Le patron de l’Intelligent d’Abidjan a estimé, hier, à l’inauguration des Débats d’Aujourd’hui, à la salle des conférences de la Maison de la presse, qu’il n’y a pas que la menace de l’Etat qui érode la liberté de la presse mais également la posture du journaliste lui-même à servir une cause au nom du combat politique.
Pour autant, il n’élude pas les entraves qui sont multiples en la matière et qui sont le fait des pouvoirs publics, puisque selon Wakili, "les gouvernants et les acteurs sociaux, économiques ou politiques doivent apporter une réponse forte afin de garantir l’existence d’une presse libre et indépendante. Parce que la liberté n’est pas seulement un enjeu de gouvernance démocratique, elle est aussi un enjeu de gouvernance globale qui concerne les droits de l’homme et le « vivre ensemble dans une société moderne".
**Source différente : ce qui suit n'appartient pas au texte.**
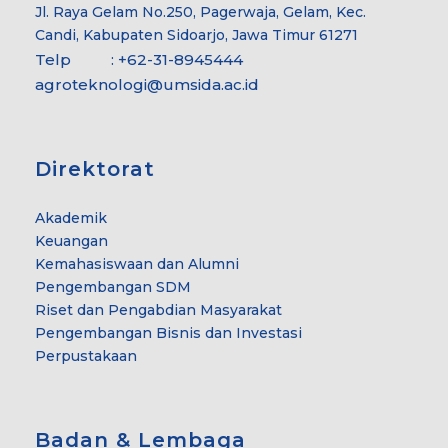
Jl. Raya Gelam No.250, Pagerwaja, Gelam, Kec.
Candi, Kabupaten Sidoarjo, Jawa Timur 61271
Telp : +62-31-8945444
agroteknologi@umsida.ac.id
Direktorat
Akademik
Keuangan
Kemahasiswaan dan Alumni
Pengembangan SDM
Riset dan Pengabdian Masyarakat
Pengembangan Bisnis dan Investasi
Perpustakaan
Badan & Lembaga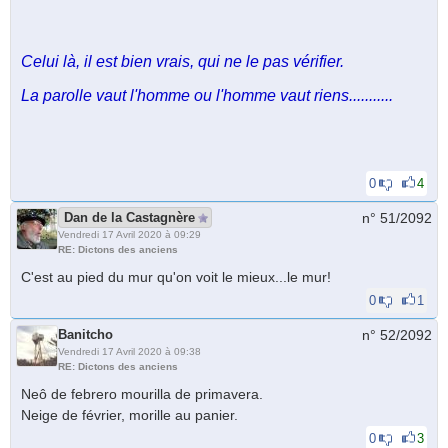
Celui là, il est bien vrais, qui ne le pas vérifier.
La parolle vaut l'homme ou l'homme vaut riens...........
0
4
Dan de la Castagnère
n° 51/
2092
Vendredi 17 Avril 2020 à 09:29
RE: Dictons des anciens
C'est au pied du mur qu'on voit le mieux...le mur!
0
1
Banitcho
n° 52/
2092
Vendredi 17 Avril 2020 à 09:38
RE: Dictons des anciens
Neô de febrero mourilla de primavera.
Neige de février, morille au panier.
0
3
Le reste du combat concerne les journalistes eux-mêmes. Car pour le conférencier, si "on relève, après le printemps de la presse l’absence d’une presse privée libre et indépendante, y compris dans des pays qui poussent à l’autocensure, (…) c’est aussi parce que journalistes et éditeurs de presse choisissent délibérément de restreindre leurs capacités à être libres", assure Alafé.
C’est pourquoi le conférencier choisit la responsabilisation pour sortir le journaliste du guêpier de l’autocensure. « Pour être crédible, notre profession doit s’engager sur la voie de la responsabilisation. Car dans une Afrique qui se transforme et évolue, et qui est en passe de devenir l’un des vecteurs de la croissance mondiale, les progrès politiques, économiques et sociaux ne peuvent s’accomplir pleinement que dans un environnement qui garantit la liberté de la presse », explique Alafé Wakili qui se défend d’être un journaliste inféodé. "Personne ne peut me faire un tel reproche", a-t-il expliqué ajoutant qu’aucune de ses unes n’est dictée.
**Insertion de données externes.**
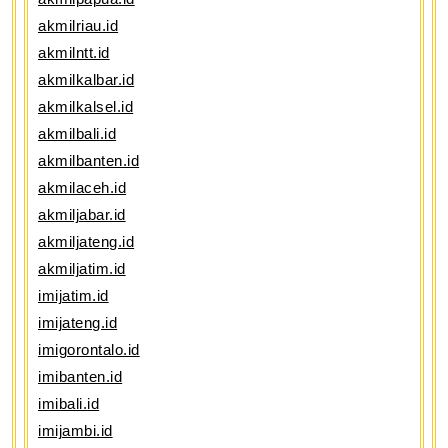
akmilriau.id
akmilntt.id
akmilkalbar.id
akmilkalsel.id
akmilbali.id
akmilbanten.id
akmilaceh.id
akmiljabar.id
akmiljateng.id
akmiljatim.id
imijatim.id
imijateng.id
imigorontalo.id
imibanten.id
imibali.id
imijambi.id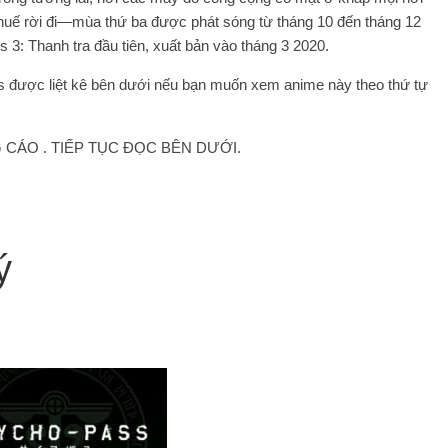
p thuế rời đi—mùa thứ ba được phát sóng từ tháng 10 đến tháng 12
3: Thanh tra đầu tiên, xuất bản vào tháng 3 2020.
 được liệt kê bên dưới nếu bạn muốn xem anime này theo thứ tự
CÁO . TIẾP TỤC ĐỌC BÊN DƯỚI.
ý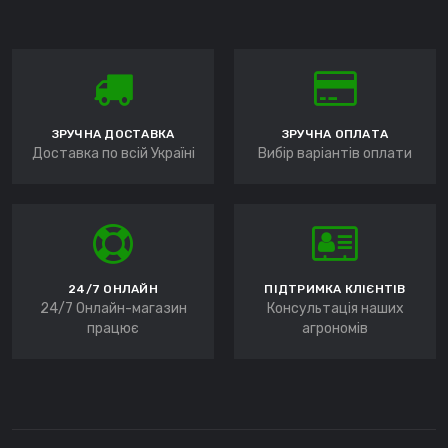
ЗРУЧНА ДОСТАВКА
ЗРУЧНА ОПЛАТА
Доставка по всій Україні
Вибір варіантів оплати
24/7 ОНЛАЙН
ПІДТРИМКА КЛІЄНТІВ
24/7 Онлайн-магазин
Консультація наших
працює
агрономів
Les "Débats d’Aujourd’hui" sont une initiative de Joseph Titi, le patron du journal Aujourd’hui qui les a conçus comme "un cadre de discussion et d’échanges fraternels". Leur ancêtre s’appelait « Les Débats du cinquantenaire » qui ont permis, sur ce même modèle, de "faire le bilan de l’indépendance de la Côte d’Ivoire en 2010. D’échanger et de débattre sur ce qui avait marché, mais aussi sur ce qui ne l’avait pas été et pourquoi ", a expliqué le promoteur qui s’est dit enthousiasmé de recevoir le patron de l’Intelligent d’Abidjan qui lui avait déjà fait l’honneur d’honorer ces tout premiers débats.
Joseph Titi reste persuadé que la culture du débat peut contribuer à éloigner "un tant soit peu la violence", ajoutant que si "grâce aux réseaux sociaux, les Ivoiriens discutent, s’invectivent souvent mais se parlent et confrontent leurs idées, les réseaux sociaux ne peuvent pas, à eux seuls, structurer la nécessité du débat public dans notre pays, surtout que les dérives, les insultes et parfois les appels au meurtre auxquels l’on assiste sont aussi les inconvénients évidents de sujets mal posés ou élaborés avec des arrière-pensées" et des partis-pris.